TO DO ▸
1 > In the Genshi Compiler post, how long did the complex template take to render on the Core i7 machine?
2 > Continue the Genshi Compiler post from where it stops.

EXERCISE TEXT ▸
_ _ _ _ _ _ _

Genshi Compiler

Discussion:

Genshi Compiler

fviktor

2011-07-17 00:07:10 UTC

Hi,

I think You are the most interested audience for my latest product, a
working and tested template compiler for Genshi:

http://code.google.com/p/genshi-compiler/

License: MIT

I know that there's prior art in this area like Kajiki. There have
been some discussion and some good suggestions about this topic here
as well. I have been trying to read through myself on them recently.

My story which led me to the development of this package in short:

I had a maintainable, but somewhat complex Genshi template which
rendered a rather complicated HTML document from an equally complex
tree of Python objects. I could not get it nicer, it is all legacy
code. It worked fine for a few object, but started to be insanely slow
for 100-200 such object laid out in a 4-6 level deep tree structure.
It took ~600ms on a pretty fast Core i7 machine just to render the
already loaded template. It was unbearable on a production server.
Yes, it contains recursive template functions, it was the cleanest way
to develop this kind of template.

So I had three choices:

* Rewrite it in pure Python (or Cython) to get better speed, but it
would mean loosing most of the maintainability and the possibility of
generating broken markup. It would also pose a great risk of breaking
functionality, which is quite hard to test, since the generated HTML
is part of a user interface...

* Rewrite the whole thing in a fast text template language, which has
an existing mechanism to compile the template to Python source or byte
code. It would risk the generation of broken markup as well.

* Trying to compile it to pure Python. It could also be used for my
other templates. There are lots of them...

I don't use too much of Genshi's more dynamic features, like py:match.
(I tried to build my template that way in the past, but the rendering
became too slow and it wasn't much more maintainable than before.) I
don't use token filters for other than language translation (Babel),
which could be incorporated otherwise. I'm using xi:include, but it
could be replaced by simply importing another compiled template module
and calling a compiled template function directly.

So I decided to take the red pill and write such a compiler. The first
version completed in ~20 hours, but I wasn't satisfied with the
results. It worked, but the code was somewhat fragile and hard to
extend. So I completely refactored and extended it in another ~40
hours, which led to reasonable results. Now it has good unit test
coverage and hope to receive more features in the near future.

i18n:msg and i18n in general will be implemented soon, since I need
that for most of my other templates.

_ _ _ _ _ _ _

DATA ▸

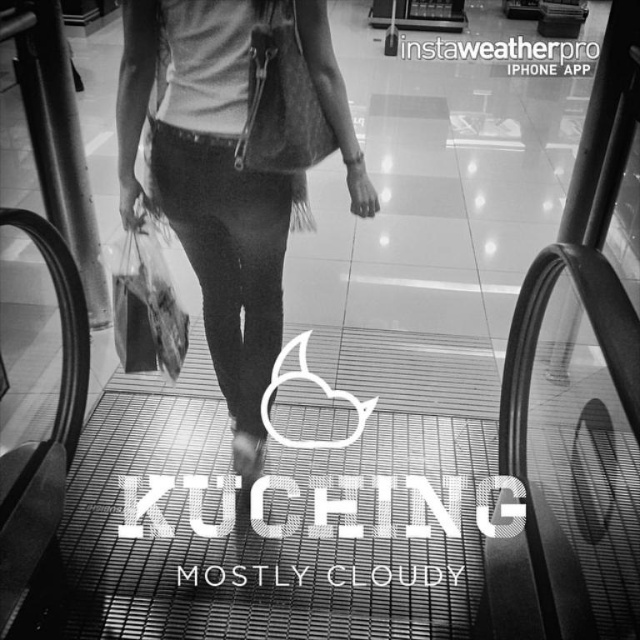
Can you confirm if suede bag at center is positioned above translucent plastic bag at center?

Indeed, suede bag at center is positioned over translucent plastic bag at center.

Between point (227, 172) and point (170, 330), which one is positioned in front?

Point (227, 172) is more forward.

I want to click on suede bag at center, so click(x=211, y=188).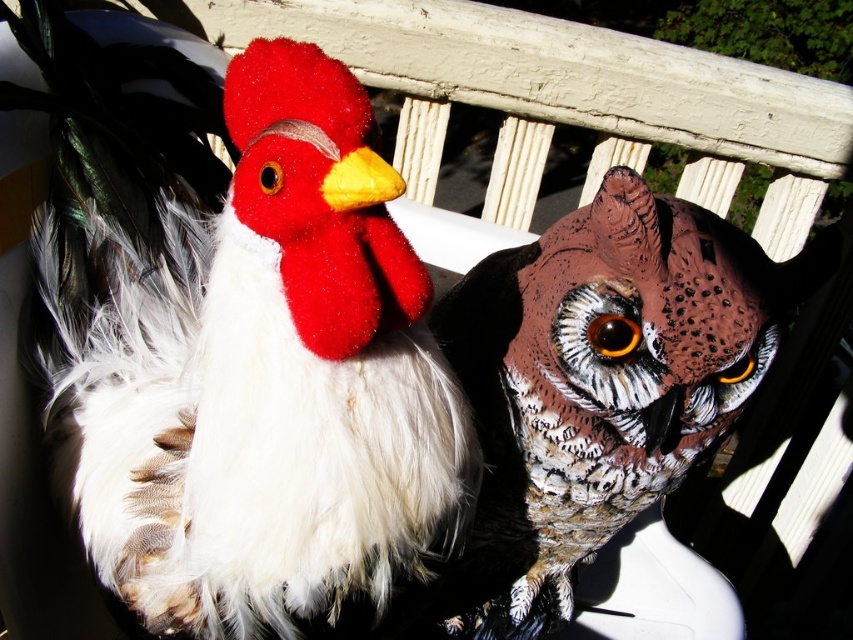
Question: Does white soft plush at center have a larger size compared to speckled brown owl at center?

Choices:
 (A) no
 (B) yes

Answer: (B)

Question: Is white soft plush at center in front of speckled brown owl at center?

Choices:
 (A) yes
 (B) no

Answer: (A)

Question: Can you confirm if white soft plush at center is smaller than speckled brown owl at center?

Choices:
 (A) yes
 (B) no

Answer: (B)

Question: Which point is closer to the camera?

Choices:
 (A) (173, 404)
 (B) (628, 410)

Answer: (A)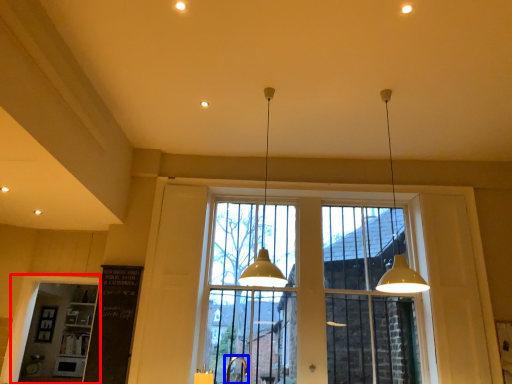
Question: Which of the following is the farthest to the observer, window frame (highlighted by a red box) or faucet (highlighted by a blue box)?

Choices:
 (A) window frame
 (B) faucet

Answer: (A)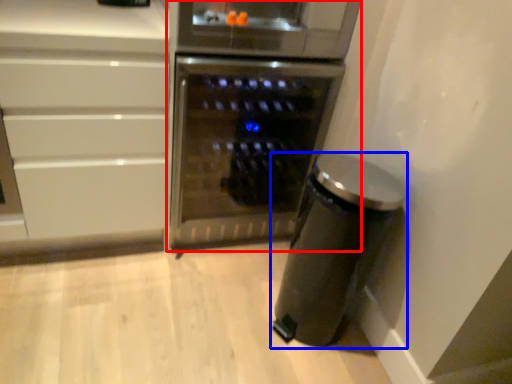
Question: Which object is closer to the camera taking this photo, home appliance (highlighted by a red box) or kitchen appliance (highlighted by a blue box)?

_ _ _ _ _ _ _

RESPONSES TO THE EXERCISE ▸
1 > About 600 ms.

2 >
xi:include might be implemented by introducing a mapping from template
file names (as given in href) and the template modules generated
(fully qualified import names).

token stream support seems to be doable as well (e.g. the compiled
template would generate a compatible token stream), but it is out of
my scope, currently. It would lower performance, but would allow for
using the existing filters.

To be honest, py:match seems to be hopeless. I have ideas to implement
that kind of functionality, but my best bet is that it won't be any
faster that way than running the whole thing through Genshi.

Cython output (decorating the generated code with type declarations)
is also planned, since that could give us another 2-3x performance
gain making it potentially 100-150x faster than Genshi. I know, it is
close to a dream, but might be achieved for the most time critical
parts.

Output modules for other programming languages, like Standard C++,
Java or C# are also possible, making Genshi a more universal template
format. Expressions might not be fully compatible, however. Loop
constructs might need to be translated, etc. But having such support
would make it possible to prototype something in Python, then reuse
the template as is for the final solution on another language.

Please don't keep your ideas in secret. :)

Contributions and donations are also welcome.

Viktor Ferenczi
***@ferenczi.eu
freelance software consultant
http://www.linkedin.com/in/viktorferenczi
http://careers.stackoverflow.com/viktor-ferenczi

--
You received this message because you are subscribed to the Google Groups "Genshi" group.
To post to this group, send email to ***@googlegroups.com.
To unsubscribe from this group, send email to genshi+***@googlegroups.com.
For more options, visit this group at http://groups.google.com/group/genshi?hl=en.

Yuen Ho Wong

2011-08-23 12:21:09 UTC

Permalink

Whoa I hadn't come back to this group for 2 months and now there's
another Genshi compiler. Nice job. I can do away with py:match and
xi:include. I'd like to have a way to post-process/transform a
rendered result tho. I don't mind so much whether it's token stream or
a tree. In a perfect world where Python was fast and has a decent DOM
implementation, I'd just expose a DOM tree and support XPath and be
done with it. But they are not in Python.

Jimmy Yuen Ho Wong

Post by fviktor
Hi,
I think You are the most interested audience for my latest product, a
http://code.google.com/p/genshi-compiler/
License: MIT
I know that there's prior art in this area like Kajiki. There have
been some discussion and some good suggestions about this topic here
as well. I have been trying to read through myself on them recently.
I had a maintainable, but somewhat complex Genshi template which
rendered a rather complicated HTML document from an equally complex
tree of Python objects. I could not get it nicer, it is all legacy
code. It worked fine for a few object, but started to be insanely slow
for 100-200 such object laid out in a 4-6 level deep tree structure.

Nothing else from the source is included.